In order to study RBD, we needed a lot of brain scans from people who 1) have RBD, and 2) the RBD was caused by a brain injury (such as stroke, cancer, etc.).
Where did we get these scans? We used case studies.
In case studies, an individual who is experiencing a troubling symptom goes to a doctor or other professional to get help. The doctor records the history of the person's symptoms, treats the person, takes brain scans, and follows up to see how treatment went. Sometimes, the doctor thinks that the treatment they did for the patient was so unique, new, difficult, or interesting that other doctors would benefit from learning about the patient and how they were treated. When this happens, the doctor gets permission from the patient to publish a paper about their treatment where they share, without using the patient's name, the history of the person's symptom, the treatment, brain scans (sometimes), and how treatment worked long-term. This helps other doctors to learn and to apply that knowledge if they see another patient in a similar situation.

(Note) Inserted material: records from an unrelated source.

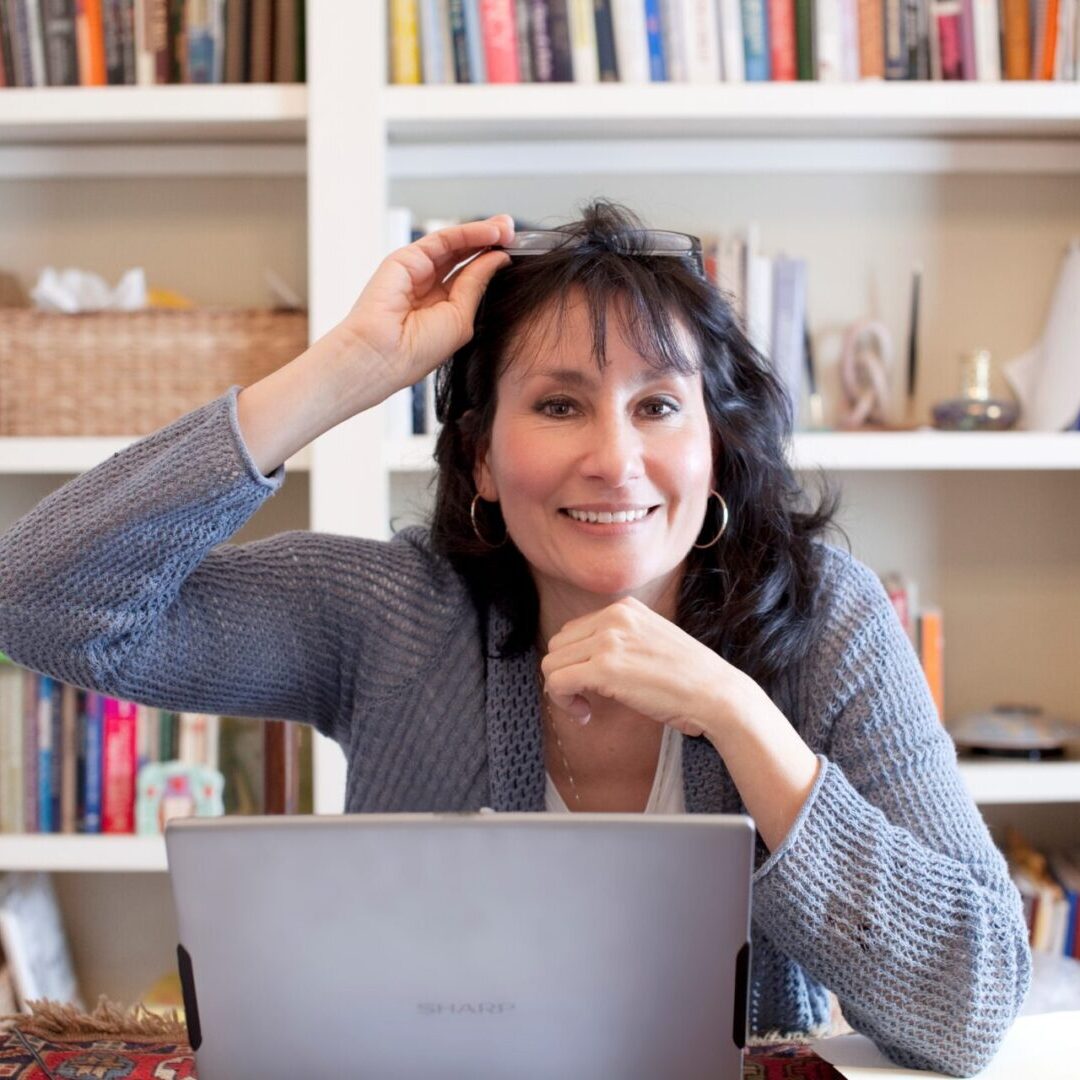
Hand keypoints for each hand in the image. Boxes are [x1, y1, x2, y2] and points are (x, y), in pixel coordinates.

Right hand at [338, 215, 514, 394]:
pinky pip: (443, 239)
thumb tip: (497, 258)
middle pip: (464, 257)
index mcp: (441, 309)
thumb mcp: (460, 317)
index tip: (518, 255)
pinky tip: (491, 232)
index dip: (492, 264)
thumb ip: (475, 285)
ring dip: (483, 234)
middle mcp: (429, 288)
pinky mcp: (407, 258)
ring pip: (455, 245)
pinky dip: (468, 233)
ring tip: (508, 228)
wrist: (384, 355)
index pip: (471, 278)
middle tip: (516, 234)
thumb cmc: (418, 350)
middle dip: (490, 243)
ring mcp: (417, 271)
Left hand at [540, 597, 756, 742]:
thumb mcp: (651, 641)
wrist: (716, 694)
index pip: (573, 631)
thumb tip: (585, 659)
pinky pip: (557, 682)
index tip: (590, 685)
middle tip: (586, 698)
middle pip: (557, 645)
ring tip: (586, 707)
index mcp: (624, 609)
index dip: (575, 661)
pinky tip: (584, 714)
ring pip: (551, 663)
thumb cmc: (689, 678)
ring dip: (562, 690)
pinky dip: (563, 702)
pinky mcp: (604, 667)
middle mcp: (614, 617)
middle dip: (565, 674)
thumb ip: (621, 640)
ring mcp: (608, 640)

We searched online for these case studies: specifically ones 1) about RBD, 2) where the RBD was caused by a brain injury (such as stroke, cancer, etc.), and 3) where it included a brain scan. We wrote down detailed notes of how we found each study to show other researchers how we got these results. (For more on this, see the Our Process page of the 10-minute version.)
After finding the case studies, we input the information about what parts of the brain had been injured in each individual into a medical visualization application. Then, we used a supercomputer to analyze the files to see which networks of the brain were affected in most of the individuals. This is how we ultimately got our results.